I listened to a CDC-sponsored conference call with doctors from Emory and Nebraska Medical Center discussing how they treated their roster of infected patients. A recording of that conversation is worth accessing online – as the discussion dispels many myths about the history and treatment of the condition. Nonetheless, the patients were identified generically and not by name. Of course the universe of patients treated at these institutions is limited and it’s fairly easy to connect the dots, even if these patients were not mentioned by name.
Next, Texas Health Presbyterian Hospital may have had the patients’ consent to speak publicly. Consent allows “covered entities” to disclose protected health information. The genie was already out of the bottle. Once a team with haz-mat suits showed up at a patient’s house, it was not difficult to identify who these patients were. But, even if the news media “outed” the patients, a covered entity must still keep this information confidential.
There is an exception in HIPAA for matters of public health.
The Privacy Rule permits covered entities to disclose protected health information, without authorization, to public health authorities who are legally authorized to receive such reports for the purpose of preventing or controlling disease, injury, or disability.
Further, HIPAA makes an exception to notify any person at risk for contracting or spreading a particular communicable disease.
A covered entity may disclose protected health information to a person who is at risk of contracting or spreading a disease or condition if other law authorizes the covered entity to notify such individuals as necessary to carry out public health interventions or investigations. For example, a covered health care provider may disclose protected health information as needed to notify a person that (s)he has been exposed to a communicable disease if the covered entity is legally authorized to do so to prevent or control the spread of the disease. See 45 CFR 164.512(b)(1)(iv).
So, with or without a patient’s consent, Texas Health Presbyterian Hospital could report to the CDC, as well as county and state health departments. Further, Texas Health Presbyterian Hospital could warn those who might have been exposed. But, it is unlikely these narrow “exceptions” to HIPAA would make it kosher to speak to the media.

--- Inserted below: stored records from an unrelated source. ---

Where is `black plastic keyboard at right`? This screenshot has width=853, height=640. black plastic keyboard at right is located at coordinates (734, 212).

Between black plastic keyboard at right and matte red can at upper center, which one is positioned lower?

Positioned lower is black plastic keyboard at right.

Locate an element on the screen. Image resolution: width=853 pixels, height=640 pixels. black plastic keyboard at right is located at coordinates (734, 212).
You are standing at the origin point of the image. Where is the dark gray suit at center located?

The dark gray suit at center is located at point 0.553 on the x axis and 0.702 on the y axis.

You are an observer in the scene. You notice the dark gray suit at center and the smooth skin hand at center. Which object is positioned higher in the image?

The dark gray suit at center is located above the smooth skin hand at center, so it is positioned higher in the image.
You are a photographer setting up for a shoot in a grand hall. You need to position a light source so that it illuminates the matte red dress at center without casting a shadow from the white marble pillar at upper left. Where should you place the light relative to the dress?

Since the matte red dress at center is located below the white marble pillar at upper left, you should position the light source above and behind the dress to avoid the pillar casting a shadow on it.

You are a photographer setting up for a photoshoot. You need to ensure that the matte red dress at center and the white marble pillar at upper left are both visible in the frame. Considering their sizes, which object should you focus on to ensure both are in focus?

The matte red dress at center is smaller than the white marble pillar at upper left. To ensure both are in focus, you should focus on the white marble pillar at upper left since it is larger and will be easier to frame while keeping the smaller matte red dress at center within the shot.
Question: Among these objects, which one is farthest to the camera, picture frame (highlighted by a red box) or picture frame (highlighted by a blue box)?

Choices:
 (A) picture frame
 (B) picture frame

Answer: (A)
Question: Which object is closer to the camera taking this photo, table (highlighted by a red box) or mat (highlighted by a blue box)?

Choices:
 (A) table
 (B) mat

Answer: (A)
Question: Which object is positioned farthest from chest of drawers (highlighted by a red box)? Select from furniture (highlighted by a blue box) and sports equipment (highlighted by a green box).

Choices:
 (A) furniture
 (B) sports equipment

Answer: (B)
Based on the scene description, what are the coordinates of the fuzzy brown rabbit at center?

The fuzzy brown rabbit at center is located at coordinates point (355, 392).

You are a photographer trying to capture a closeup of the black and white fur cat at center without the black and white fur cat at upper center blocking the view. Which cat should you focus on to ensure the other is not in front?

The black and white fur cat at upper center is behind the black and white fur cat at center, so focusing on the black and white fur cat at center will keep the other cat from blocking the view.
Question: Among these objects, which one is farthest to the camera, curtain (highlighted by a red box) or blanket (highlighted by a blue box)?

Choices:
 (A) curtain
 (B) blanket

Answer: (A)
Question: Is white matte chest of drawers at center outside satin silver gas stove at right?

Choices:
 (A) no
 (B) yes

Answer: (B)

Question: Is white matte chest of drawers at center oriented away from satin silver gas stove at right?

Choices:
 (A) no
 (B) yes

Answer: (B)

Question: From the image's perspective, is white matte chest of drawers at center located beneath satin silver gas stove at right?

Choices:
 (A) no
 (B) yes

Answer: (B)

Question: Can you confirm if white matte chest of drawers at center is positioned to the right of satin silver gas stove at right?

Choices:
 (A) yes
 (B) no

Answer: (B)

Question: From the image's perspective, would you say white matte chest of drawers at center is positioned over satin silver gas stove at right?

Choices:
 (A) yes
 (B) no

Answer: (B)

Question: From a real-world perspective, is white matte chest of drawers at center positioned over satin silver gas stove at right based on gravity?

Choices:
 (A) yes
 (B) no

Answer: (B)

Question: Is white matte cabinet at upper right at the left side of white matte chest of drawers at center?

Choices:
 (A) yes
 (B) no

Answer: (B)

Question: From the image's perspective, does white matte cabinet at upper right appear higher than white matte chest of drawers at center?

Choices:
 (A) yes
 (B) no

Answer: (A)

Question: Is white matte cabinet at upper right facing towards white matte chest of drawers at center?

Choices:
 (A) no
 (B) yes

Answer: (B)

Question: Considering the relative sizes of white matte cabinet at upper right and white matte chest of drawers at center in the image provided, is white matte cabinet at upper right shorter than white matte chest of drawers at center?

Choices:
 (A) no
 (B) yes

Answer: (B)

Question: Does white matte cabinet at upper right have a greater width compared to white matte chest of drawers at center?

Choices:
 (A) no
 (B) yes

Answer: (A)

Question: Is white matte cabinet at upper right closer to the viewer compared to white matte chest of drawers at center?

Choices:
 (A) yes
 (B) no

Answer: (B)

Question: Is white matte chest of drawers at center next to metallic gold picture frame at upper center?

The Journal of American Health Information Management Association (surely on everyone’s must-read list) reported that two Nebraska Medical Center employees were fired for illegally accessing the electronic health records of Richard Sacra, the physician volunteer who was treated in the facility’s isolation unit. This news mirrors the theme of similar breach involving curious hospital workers: LA Hospital Fires Six for Privacy Breach After Kardashian Birth. HIPAA does not disappear during a public health crisis – or other events which trigger media scrutiny.